Moderns: Pound, Cocteau, and Homosexuality
In those apprentice years he wrote tolerantly of poets who extolled other males “in Greece and Pagan countries” (letter to W.C/ Williams, 21/10/08). Later he acquired a kind of locker-room homophobia, to judge from the coarse “Tale of the Honest Sailor” that concludes Canto XII. At a more serious level the joke attests Pound’s adoption of the medieval parallel of sodomy and usury as two forms of sterility. During his St. Elizabeths period Pound was sometime heard to lament the “pansification” of America.
These negative attitudes, including the characteristic hardening in older years, were arguably part of the mindset of the period. In addition, there may have been, as conjectured by Hugh Kenner, some element of sexual politics. Kenner has postulated that Wyndham Lewis and his associates reacted against Bloomsbury intellectuals (Forster, Strachey, and Woolf) by flaunting their own machismo.
One commitment, though, would have deterred Pound from out-and-out homophobia-- his attachment to ancient Greece. He could scarcely have remained unaware of the major role of same-sex love in that source culture.
Pound shared with the openly gay Jean Cocteau (1889-1963) an interest in reviving the classics so as to make them relevant to modern times. Unlike the mischievous Pablo Picasso, Pound refrained from attacking his French colleague on sexual-orientation grounds. He was always deferential to Cocteau.
Apart from the difference in orientation, the two poets present a number of striking similarities. Cocteau’s “Cap de Bonne Espérance” (1918), a homage to the aviator Roland Garros, is arguably the first long modernist poem in any language. Its collage-like techniques anticipate some of those found in The Cantos.
During the 1920s and 30s Cocteau reworked ancient Greek themes, including his dramatic versions of “Antigone,” “Oedipus Rex,” and “Orpheus.” Pound entered this field later with his renderings of Sophocles’ “Elektra” (1951) and “The Women of Trachis” (1953).
Both sought to integrate modernist music into the theater. In 1917 Cocteau wrote the scenario for the ballet “Parade,” with music by Erik Satie and sets by Picasso. “Oedipus Rex” (1925), with its Latin text, was a close collaboration with Igor Stravinsky. With the help of George Antheil, Pound wrote his own score for his opera “Le Testament de Villon” (1926). This was followed five years later when, at the behest of the BBC, he began work on another opera, “Cavalcanti.”

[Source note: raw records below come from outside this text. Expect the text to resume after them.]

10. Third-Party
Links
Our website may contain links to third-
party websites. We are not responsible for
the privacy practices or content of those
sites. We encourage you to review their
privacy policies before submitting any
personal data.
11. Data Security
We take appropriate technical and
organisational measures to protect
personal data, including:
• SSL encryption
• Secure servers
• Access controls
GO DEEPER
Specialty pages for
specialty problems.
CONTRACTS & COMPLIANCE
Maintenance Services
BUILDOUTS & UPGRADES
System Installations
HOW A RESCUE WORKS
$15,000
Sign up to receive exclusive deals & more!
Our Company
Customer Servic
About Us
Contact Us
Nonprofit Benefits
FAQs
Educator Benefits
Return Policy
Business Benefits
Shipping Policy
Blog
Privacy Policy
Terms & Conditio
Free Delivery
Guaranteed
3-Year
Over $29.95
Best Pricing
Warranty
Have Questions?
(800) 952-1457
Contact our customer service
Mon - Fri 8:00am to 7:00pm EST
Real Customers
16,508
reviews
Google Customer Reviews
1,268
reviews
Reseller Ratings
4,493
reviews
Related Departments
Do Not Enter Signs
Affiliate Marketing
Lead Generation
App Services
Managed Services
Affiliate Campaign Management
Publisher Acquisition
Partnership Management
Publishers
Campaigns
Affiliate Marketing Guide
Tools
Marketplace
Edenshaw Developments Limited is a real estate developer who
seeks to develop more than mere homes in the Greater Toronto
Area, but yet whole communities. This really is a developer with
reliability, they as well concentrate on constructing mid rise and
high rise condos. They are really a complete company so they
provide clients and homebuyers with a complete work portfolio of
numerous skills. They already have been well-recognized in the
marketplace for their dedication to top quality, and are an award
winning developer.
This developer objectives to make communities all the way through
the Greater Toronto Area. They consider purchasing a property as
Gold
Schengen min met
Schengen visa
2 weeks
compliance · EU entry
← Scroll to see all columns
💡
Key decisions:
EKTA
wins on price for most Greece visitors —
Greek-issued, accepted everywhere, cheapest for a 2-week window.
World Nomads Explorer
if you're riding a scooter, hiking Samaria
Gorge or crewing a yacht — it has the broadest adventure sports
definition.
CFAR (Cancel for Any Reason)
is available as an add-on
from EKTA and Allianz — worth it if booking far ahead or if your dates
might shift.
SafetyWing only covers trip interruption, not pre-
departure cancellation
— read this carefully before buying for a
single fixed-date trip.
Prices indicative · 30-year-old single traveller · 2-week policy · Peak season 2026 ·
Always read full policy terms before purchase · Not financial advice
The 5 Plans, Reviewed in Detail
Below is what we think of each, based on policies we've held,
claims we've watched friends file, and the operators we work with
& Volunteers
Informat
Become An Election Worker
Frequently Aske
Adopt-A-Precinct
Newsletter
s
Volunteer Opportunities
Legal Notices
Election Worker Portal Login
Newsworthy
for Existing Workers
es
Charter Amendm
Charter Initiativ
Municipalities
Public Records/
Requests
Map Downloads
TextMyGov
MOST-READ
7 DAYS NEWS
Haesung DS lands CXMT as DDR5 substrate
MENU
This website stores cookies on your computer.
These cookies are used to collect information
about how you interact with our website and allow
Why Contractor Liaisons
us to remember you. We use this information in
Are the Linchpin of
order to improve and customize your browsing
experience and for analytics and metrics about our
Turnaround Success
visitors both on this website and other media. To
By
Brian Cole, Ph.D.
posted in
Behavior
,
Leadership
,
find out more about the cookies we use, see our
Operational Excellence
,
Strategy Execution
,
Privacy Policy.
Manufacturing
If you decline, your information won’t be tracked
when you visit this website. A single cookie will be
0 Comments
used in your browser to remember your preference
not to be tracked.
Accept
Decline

Informed by a certain aesthetic approach, both poets trended to the right in politics, leading to flirtation with the German occupier during World War II (Cocteau) and outright support of Mussolini (Pound).
In their later years both retired to pleasant seats by the Mediterranean, only to be compelled by circumstances to give them up. Still, their last years were blessed by the attention of faithful companions, Edouard Dermit (Cocteau) and Olga Rudge (Pound).
Finally, the two poets have at last made their way into the respective literary pantheons of their nations, Cocteau with two volumes in the Pléiade series (1999-2003) and Pound with one in the Library of America (2003).